-------- AVAILABLE DATA

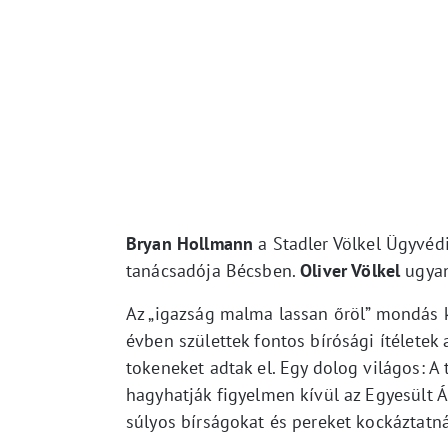
Bryan Hollmann
a Stadler Völkel Ügyvédi
tanácsadója Bécsben.
Oliver Völkel
ugyan
Az „igazság malma lassan őröl” mondás 
évben születtek fontos bírósági ítéletek 
tokeneket adtak el. Egy dolog világos: 
hagyhatják figyelmen kívül az Egyesült Á
súlyos bírságokat és pereket kockáztatn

----------------

◆ **WORK ORDER**: Please copy each line of the records above in which the word "Völkel" can be found.

◆ **EXERCISE RESULT**:
a Stadler Völkel Ügyvédi
Oliver Völkel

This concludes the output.